Pretty Day

Dear Sweet Girlies,
Thank you for giving us such a beautiful day today. This morning, your daddy and I woke up early and drove to Poppy and Nana’s to help with some yard work as well as open the pool. Poppy, Daddy and I worked on the pool all morning and then Aunt Gwen, Uncle Chad, Amelia and Sophia came over for lunch. We sang Happy Birthday to Gwen and it made me so sad that we didn’t get enough birthdays with you.

I know that you are with us wherever we go, but I can’t help thinking about you being physically present. I wish you could have felt the grass under your toes and the sun on your back. I wish you could have heard the puppies bark and felt their soft fur. I wish you could have tasted the cake and smelled the flowers. Mostly, I wish you were sitting on my lap, with your head against my heart, taking in all these little moments. I wish you had your long fingers wrapped around mine while we were singing. I wish I could look into those blue eyes and know that you are ok.

Do you remember when you would put your heads against our hearts? I loved to snuggle up to you and take in your sweet smell of baby shampoo.
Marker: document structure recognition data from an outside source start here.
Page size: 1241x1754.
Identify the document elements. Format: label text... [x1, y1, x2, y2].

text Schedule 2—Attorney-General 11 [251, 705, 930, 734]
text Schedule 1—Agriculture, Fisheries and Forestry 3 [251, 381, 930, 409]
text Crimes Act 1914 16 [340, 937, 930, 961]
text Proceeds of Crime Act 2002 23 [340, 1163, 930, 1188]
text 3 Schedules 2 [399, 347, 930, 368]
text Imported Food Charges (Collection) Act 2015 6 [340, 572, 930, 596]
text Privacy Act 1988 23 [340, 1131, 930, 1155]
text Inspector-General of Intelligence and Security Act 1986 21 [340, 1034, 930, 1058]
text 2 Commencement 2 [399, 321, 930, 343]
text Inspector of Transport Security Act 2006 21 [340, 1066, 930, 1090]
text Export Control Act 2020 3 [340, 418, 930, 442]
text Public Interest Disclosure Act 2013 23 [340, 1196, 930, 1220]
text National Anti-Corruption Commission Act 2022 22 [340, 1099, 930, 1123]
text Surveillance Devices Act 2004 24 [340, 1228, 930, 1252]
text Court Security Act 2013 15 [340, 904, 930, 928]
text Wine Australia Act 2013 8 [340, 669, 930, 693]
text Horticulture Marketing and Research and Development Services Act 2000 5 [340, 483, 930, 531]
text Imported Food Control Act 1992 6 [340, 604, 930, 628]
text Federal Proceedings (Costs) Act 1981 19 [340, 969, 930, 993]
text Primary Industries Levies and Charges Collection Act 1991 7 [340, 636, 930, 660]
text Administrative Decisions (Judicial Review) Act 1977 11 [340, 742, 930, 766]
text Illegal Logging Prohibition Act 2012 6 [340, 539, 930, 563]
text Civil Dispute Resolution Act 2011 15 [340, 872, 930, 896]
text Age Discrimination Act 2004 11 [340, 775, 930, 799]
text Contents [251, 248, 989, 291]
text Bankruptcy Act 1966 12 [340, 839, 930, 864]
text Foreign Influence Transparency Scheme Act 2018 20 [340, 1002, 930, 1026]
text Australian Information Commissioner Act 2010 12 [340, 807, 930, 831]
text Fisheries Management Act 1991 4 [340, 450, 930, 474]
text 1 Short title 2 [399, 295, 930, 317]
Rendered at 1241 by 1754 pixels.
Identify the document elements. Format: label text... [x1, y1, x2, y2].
Sydney, I remember when you first started trying to turn your head, you would lay on my chest and look one way and then the other. I was so proud of you! Carynne, I think you were very close to doing the same, but I think you were so comfortable and content right where you were that you didn’t feel the need to look around as much. I would just hold you closer and let your breath fall on my shoulder.

It’s moments like this that I miss more than anything in the world. I would give my whole life just to hold you both for five more minutes. I love you both so much and I miss you a million times a day.

Love,
Mommy

Comments

  1. Sonya says:

    I would give my life in a heartbeat for you to have the girls back. I would willingly give up my family, so that your could be made whole again. I would carry all your pain just so that you could have one moments peace. I know that I can’t make it all better or make your sorrow go away…just know that I will always do whatever I can, whatever you need and whatever you ask of me. I love you, Jake and the girls so much!!!